Il est bon que le futur pape apporte quelques correctifs sur des questions éthiques et sociologiques. Il n’est pas sûr pourtant que le débat sur la contraception et l’avortement soit tranché, du point de vue de l’Église, comme il n’est pas sûr qu’une prise de position différente de celle de Jean-Paul II sur la question aurait stoppé la diffusion du SIDA en Afrique (cas cités par Pazzi dans sa critique). Quoi qu’il en soit, ces importantes questions ne sont pas l’essentiel. L’essentiel est à l’urgence, c’est-à-dire cette politique américaine dont tout le reste dépend, et Jean-Paul II a sur ce point une politique qui est son legs, son héritage.

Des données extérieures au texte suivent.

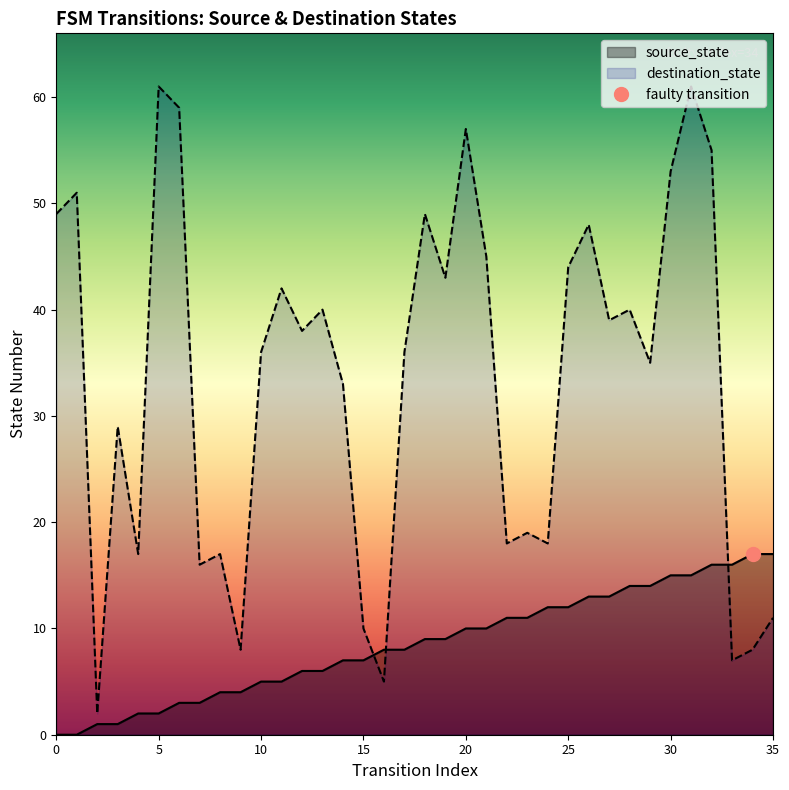

What is the value of the source_state point at the 29th from the left?

14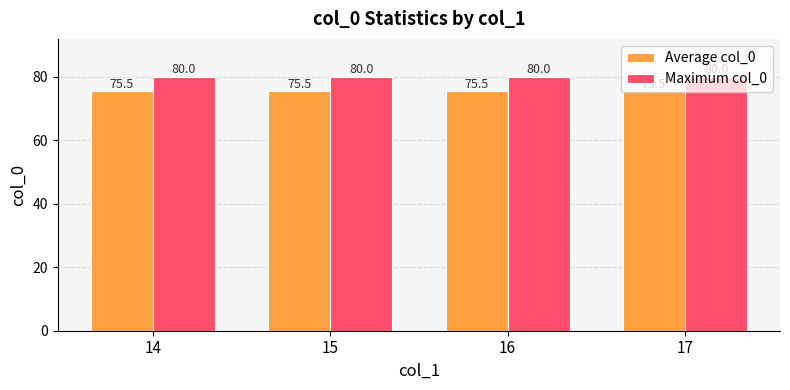

What is the total value across all series at 15?

155.5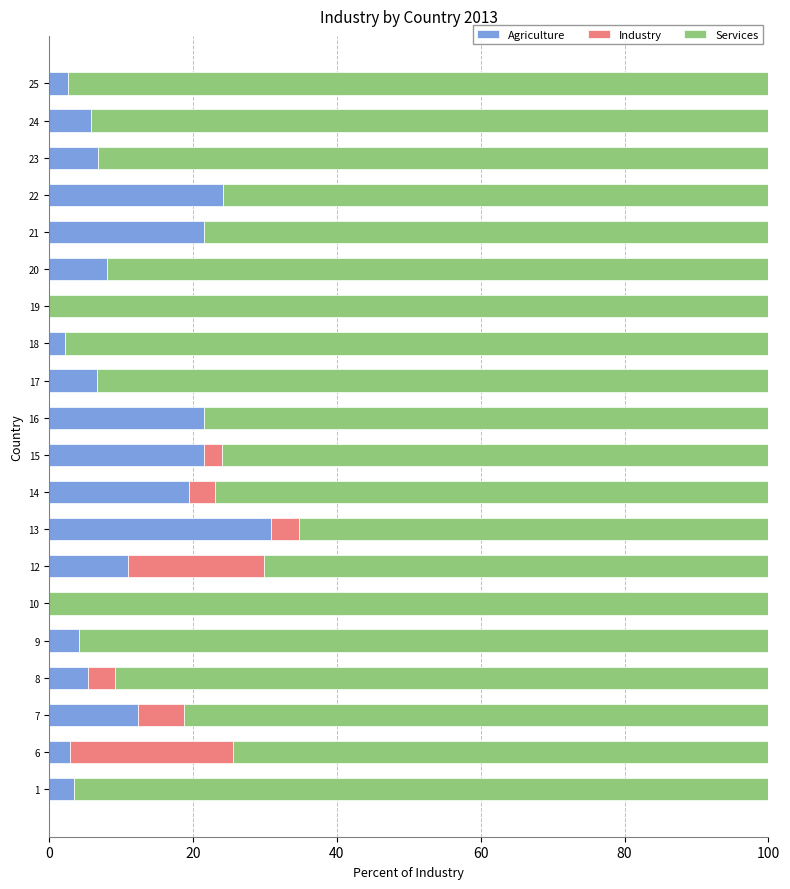

At which label does Agriculture reach its peak?

13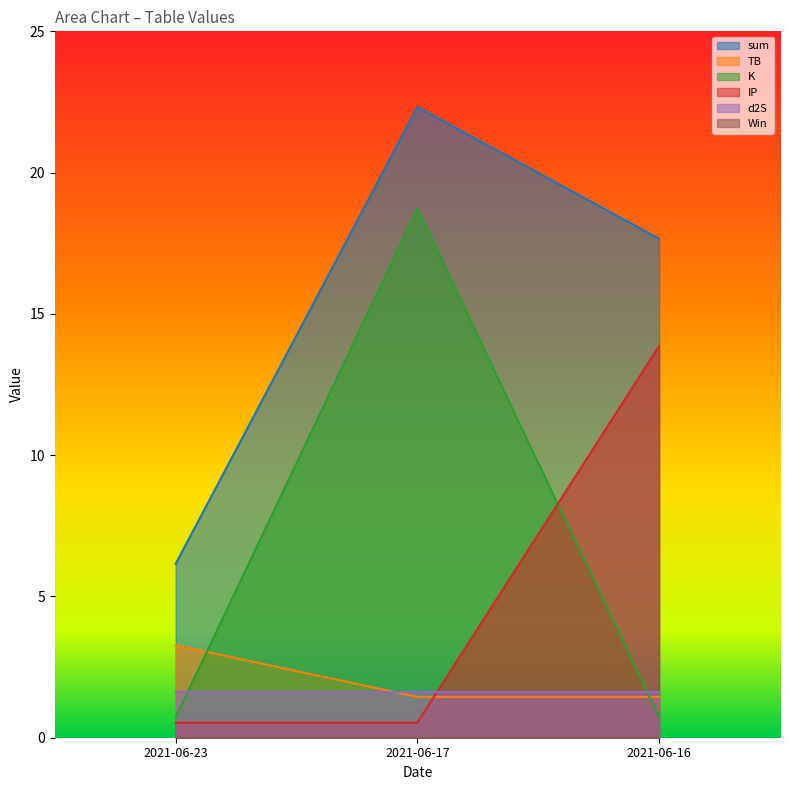

Does the chart have visible grid lines?

No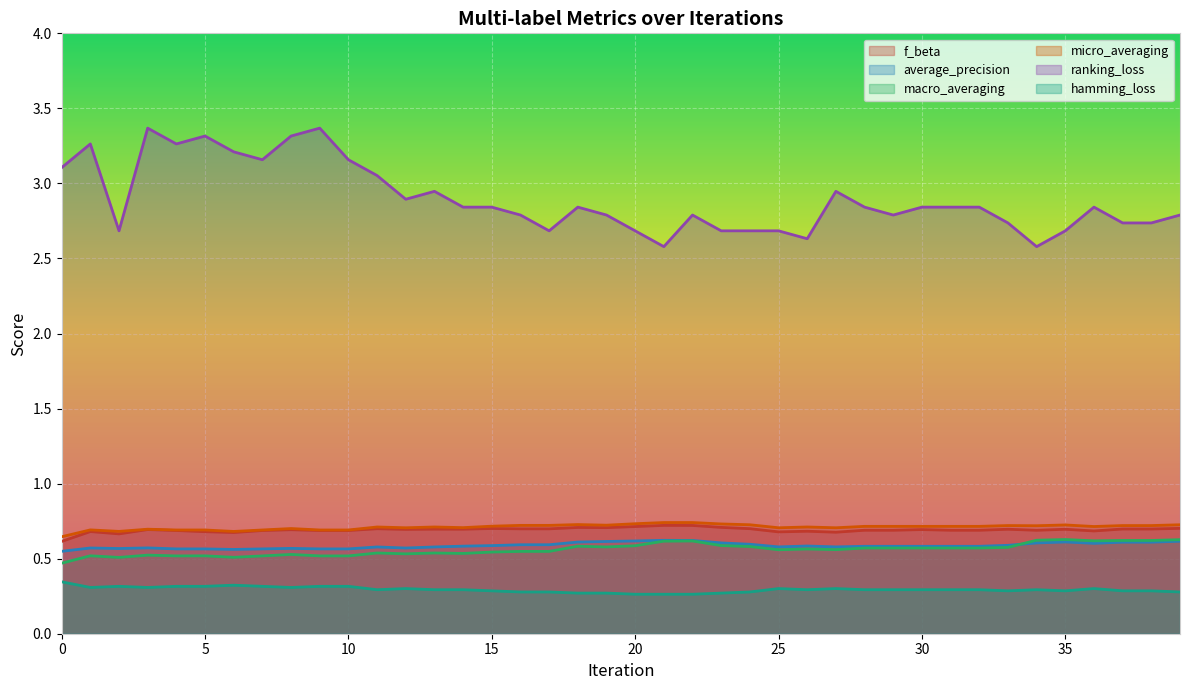

True or false: ranking_loss has a value of 1.2 at 25.

False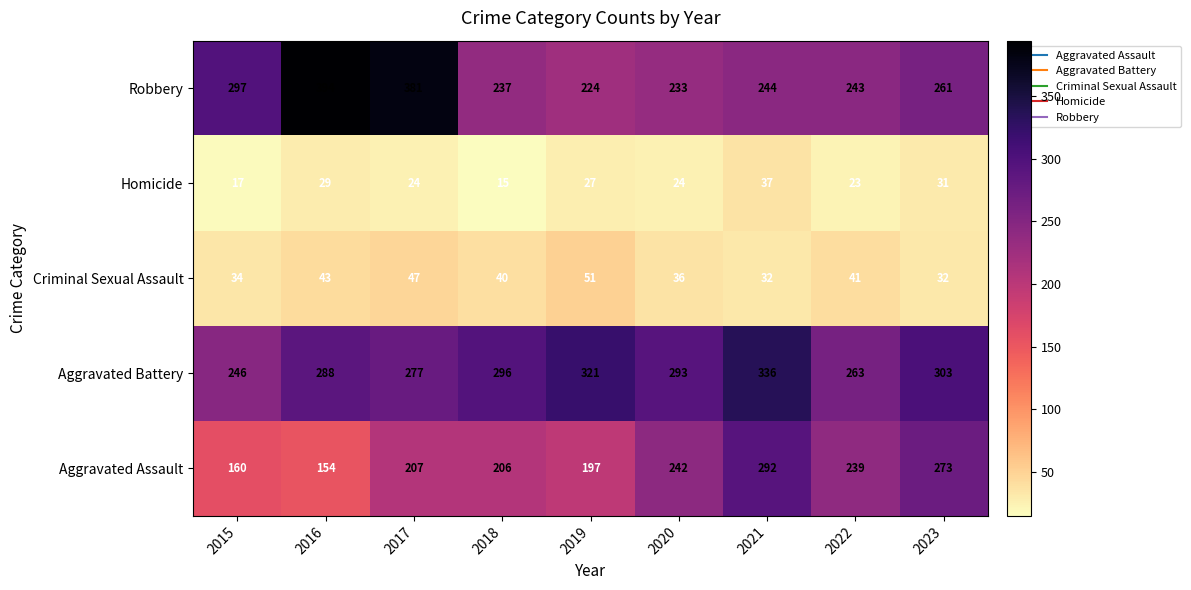

Count the number of categories in the chart.

9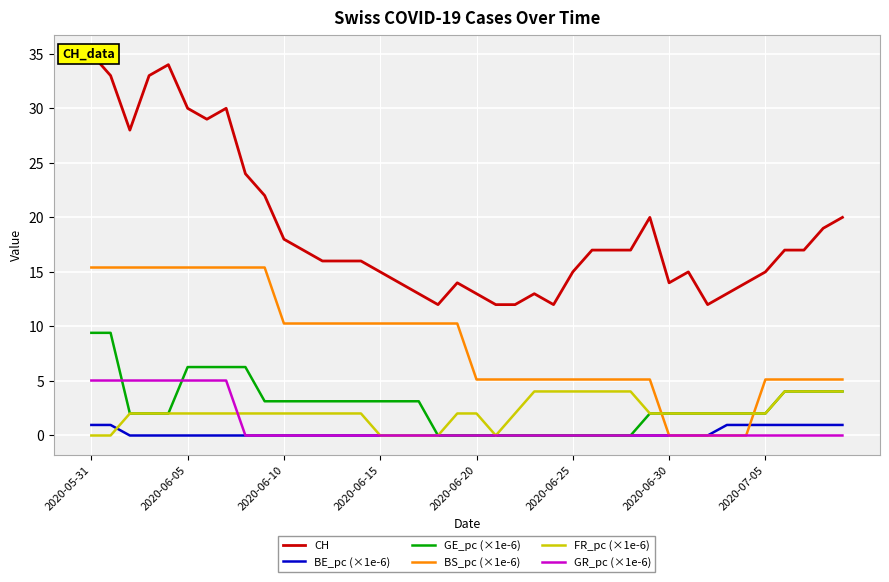

What is the maximum value for GE_pc (×1e-6)?

9.4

Il est dommage que Pazzi n’en dise mot.

Il est possible qu’un pape italien fasse l’affaire. L’argument historique du pape successeur “conceptuel” de l’universalité des empereurs de Rome est séduisant, quoique discutable (et plutôt conservateur que moderniste, d’ailleurs, ce qui n’est pas plus mal). L’idée de cette parenté pour les Italiens n’a pas toujours été une réussite absolue (Mussolini se réclamait des empereurs de Rome), — mais pourquoi pas ? Il n’empêche : si un pape italien fait l’affaire, il faudra justement qu’il nous montre qu’il n’est pas Italien, puisque l’Italie aujourd’hui c’est plutôt Berlusconi. Il faudra justement qu’il s’affirme comme le successeur, le légataire enthousiaste de Jean-Paul II pour le principal que nous léguerait ce pape : être devenu le porte-parole spirituel mais aussi indirectement politique de la “deuxième superpuissance du monde” : l’opinion publique mondiale, qui condamne l’activisme déstabilisant américain comme aucun dirigeant politique n’ose le faire.